Aus Liebe hat er sich selbst ganz und gar eingebracht in diese Welt, hat alles miterlebt, vor allem das, was auch uns zu schaffen macht.

Gerade die dunklen Seiten der Welt, ihren Hass, ihre Gewalt, ihre Angst, ihre Schmerzen.

Gott nimmt es freiwillig auf sich, abgelehnt zu werden, angefeindet und verfolgt.

Er geht in die Finsternis hinein.

Aber genau das verwandelt sie.

Ein Glanz von dem Licht, das er ist, bleibt dort.

Er lässt einen Schein dort, der uns den Weg durch unsere Finsternis weisen kann.

Denn mit Weihnachten ist ja nicht plötzlich alles gut geworden.

Aber es ist alles anders.

An keinem Ort der Welt, und sei er noch so schäbig und elend, sind wir seitdem allein.

Der Sohn Gottes, der in unsere Schwachheit kam, erhellt sie dadurch.

 

Das Wort ward Fleisch und wohnte unter uns.

Und wir sahen seine Herrlichkeit.

Diese Herrlichkeit sieht man nicht auf den ersten Blick.

Sie ist nicht so wie die der Könige, kein Gold, keine Paraden.

Nicht am Anfang des Weges Jesu im Stall und nicht an seinem Ende auf Golgatha.

Seine Herrlichkeit ist die Herrlichkeit der Schwäche, der Verletzbarkeit, der Niedrigkeit.

Erkennen kann sie nur der, dem Gott die Augen dafür auftut; dem er selbst die Ohren öffnet, um sein Wort zu verstehen; dem er das Herz weit macht, um an ihn zu glauben.

Denn darauf zielt das Wort Gottes. Er wartet auf Antwort.

Er wünscht sich, dass wir reagieren, dass wir ihm uns, unsere Sorgen und Ängste, unsere Freuden und Wünsche anvertrauen, dass wir glauben.

 

Am Anfang war das Wort, und das Wort war bei Gott, und Gott war das Wort. Und das Wort ward Fleisch und wohnte unter uns.
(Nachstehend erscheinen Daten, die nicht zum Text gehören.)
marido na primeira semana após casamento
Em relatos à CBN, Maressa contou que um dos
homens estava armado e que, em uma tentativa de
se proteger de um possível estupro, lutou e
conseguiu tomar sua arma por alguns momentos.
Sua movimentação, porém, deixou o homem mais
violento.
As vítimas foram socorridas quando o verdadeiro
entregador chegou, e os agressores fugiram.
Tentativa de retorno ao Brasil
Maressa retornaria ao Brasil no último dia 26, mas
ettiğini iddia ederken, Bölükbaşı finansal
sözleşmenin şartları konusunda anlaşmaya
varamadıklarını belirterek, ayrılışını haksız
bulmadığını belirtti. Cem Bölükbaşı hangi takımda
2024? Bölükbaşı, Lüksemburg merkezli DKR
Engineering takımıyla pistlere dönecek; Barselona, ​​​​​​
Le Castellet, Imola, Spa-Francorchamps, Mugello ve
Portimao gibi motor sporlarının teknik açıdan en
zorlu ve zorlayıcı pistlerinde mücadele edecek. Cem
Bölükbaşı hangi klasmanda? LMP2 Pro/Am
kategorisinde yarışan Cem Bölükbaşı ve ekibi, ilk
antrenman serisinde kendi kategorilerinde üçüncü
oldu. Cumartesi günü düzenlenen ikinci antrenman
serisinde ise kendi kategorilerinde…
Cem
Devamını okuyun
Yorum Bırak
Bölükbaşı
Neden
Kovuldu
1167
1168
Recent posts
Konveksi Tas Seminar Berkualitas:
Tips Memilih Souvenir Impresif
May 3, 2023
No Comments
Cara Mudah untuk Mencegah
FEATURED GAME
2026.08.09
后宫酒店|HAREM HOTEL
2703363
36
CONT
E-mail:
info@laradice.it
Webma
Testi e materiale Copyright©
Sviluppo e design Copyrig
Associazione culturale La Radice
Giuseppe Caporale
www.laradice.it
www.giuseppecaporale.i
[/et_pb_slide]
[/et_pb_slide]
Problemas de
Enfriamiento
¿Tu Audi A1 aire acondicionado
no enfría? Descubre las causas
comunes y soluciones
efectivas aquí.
Hinter diesen Sätzen liegt das Geheimnis Gottes.

Ein Geheimnis, das nicht gänzlich zu ergründen ist, dem wir uns nur ahnend nähern können.

Das wir anbeten sollen, ohne es in Niedlichkeit aufzulösen.

Vergessen wir nicht, dass Weihnachten mehr ist, dass es ein Skandal ist und ein Geheimnis bleibt, das wir erst einst in Gottes Herrlichkeit ganz erkennen werden.

Lassen wir uns von dem lebendigen Wort, Jesus Christus ansprechen und verwandeln.

Dann wird uns und dieser Welt wieder ein Licht aufgehen, ein Licht der Hoffnung und Liebe für diese Welt: Jesus Christus. Amen.

 

Der Friede Gottes, der höher ist als alle Vernunft, bewahre unsere Herzen und Sinne in Christus Jesus. Amen.